By repeated use of those two phrases - “she remembers” and “she does not remember,” Otsuka is able draw the reader into the narrator’s grief at her mother’s slow passing. While physically she remains in good shape, the essence of who she is fading away. “She remembers” and “she does not remember” serve to point out the slipping away of this woman, contrasting what is known to what is forgotten, and how what is own is continually slipping away, until “she does not remember” will become more frequent than “she remembers.”
- Who might be the narrator? To whom is the narrator speaking? Why does he/she know details about the main character’s remembrances?
Julie Otsuka’s first-person narrator is speaking to the daughter of a woman who suffers from a degenerative condition such as dementia or Alzheimer’s disease. (The effect is much the same as that of a second person story.) The narrator utilizes vignettes to describe her mother’s loss of memory and increasing disconnection from reality. The story is driven by a constant refrain.

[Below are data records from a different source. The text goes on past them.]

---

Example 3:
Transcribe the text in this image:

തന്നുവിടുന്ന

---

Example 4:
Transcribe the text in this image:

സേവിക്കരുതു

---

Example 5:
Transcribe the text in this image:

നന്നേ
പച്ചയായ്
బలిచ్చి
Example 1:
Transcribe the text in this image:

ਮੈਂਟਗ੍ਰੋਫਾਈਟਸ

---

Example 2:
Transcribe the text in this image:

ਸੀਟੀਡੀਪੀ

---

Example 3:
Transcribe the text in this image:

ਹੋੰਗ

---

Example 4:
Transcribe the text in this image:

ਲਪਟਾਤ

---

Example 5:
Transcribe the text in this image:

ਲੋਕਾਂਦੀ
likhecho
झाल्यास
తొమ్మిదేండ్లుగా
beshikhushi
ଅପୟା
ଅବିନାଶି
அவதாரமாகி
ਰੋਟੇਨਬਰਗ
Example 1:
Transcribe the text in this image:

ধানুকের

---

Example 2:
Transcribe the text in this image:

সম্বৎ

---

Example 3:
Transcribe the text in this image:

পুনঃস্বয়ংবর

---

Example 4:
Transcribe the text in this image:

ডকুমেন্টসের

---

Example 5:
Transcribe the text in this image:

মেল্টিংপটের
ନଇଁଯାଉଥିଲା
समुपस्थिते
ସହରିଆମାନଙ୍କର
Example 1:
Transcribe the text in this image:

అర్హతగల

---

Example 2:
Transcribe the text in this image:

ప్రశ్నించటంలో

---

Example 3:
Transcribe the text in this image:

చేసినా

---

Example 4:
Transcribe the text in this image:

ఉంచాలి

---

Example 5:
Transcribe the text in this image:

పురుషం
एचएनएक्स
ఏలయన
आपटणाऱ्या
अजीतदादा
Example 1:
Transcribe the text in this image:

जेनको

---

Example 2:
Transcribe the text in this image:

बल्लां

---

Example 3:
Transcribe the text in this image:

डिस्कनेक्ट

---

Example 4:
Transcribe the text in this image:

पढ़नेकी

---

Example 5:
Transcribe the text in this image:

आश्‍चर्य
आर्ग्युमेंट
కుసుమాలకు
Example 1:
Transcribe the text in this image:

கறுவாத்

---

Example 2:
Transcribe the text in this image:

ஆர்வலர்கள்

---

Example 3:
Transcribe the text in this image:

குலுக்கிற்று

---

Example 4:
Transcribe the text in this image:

Otsuka begins most of her sentences with some variation of “she remembers” or “she does not remember.” Otsuka’s structure, however, gets right to the heart of the drama. The narrator is indeed focused on what her mother does and doesn’t remember. Some memories are sad, some gaps in memory are painful to consider.
- How important is memory to the building up of the story? How is this theme treated in the story?
In her short story, Otsuka juxtaposes humor and tragedy (“She remembers that she is forgetting. She remembers less and less every day”), present and past, what is remembered and what is forgotten, while filling in where this family has come from as she moves forward in time, the progression marked most dramatically by such mundane things as the President’s dog, red dust, and the long nose of a baby daughter long dead.
But the story is not composed just of random things that the woman remembers or does not remember; they are specific to her as an individual and as a member of her culture - for example, the loss of a daughter or her incarceration in an interment camp during 2nd World War. And even though most of the sentences begin with “She remembers” or “She does not remember,” they are routinely repetitive; the length of sentences varies, and the subject matter continually and meaningfully changes. Frequently, the repetitive sentences are interspersed with brief statements by the woman herself in italics, e.g., “I shouldn’t have talked so much,” “I didn’t know what else to do.”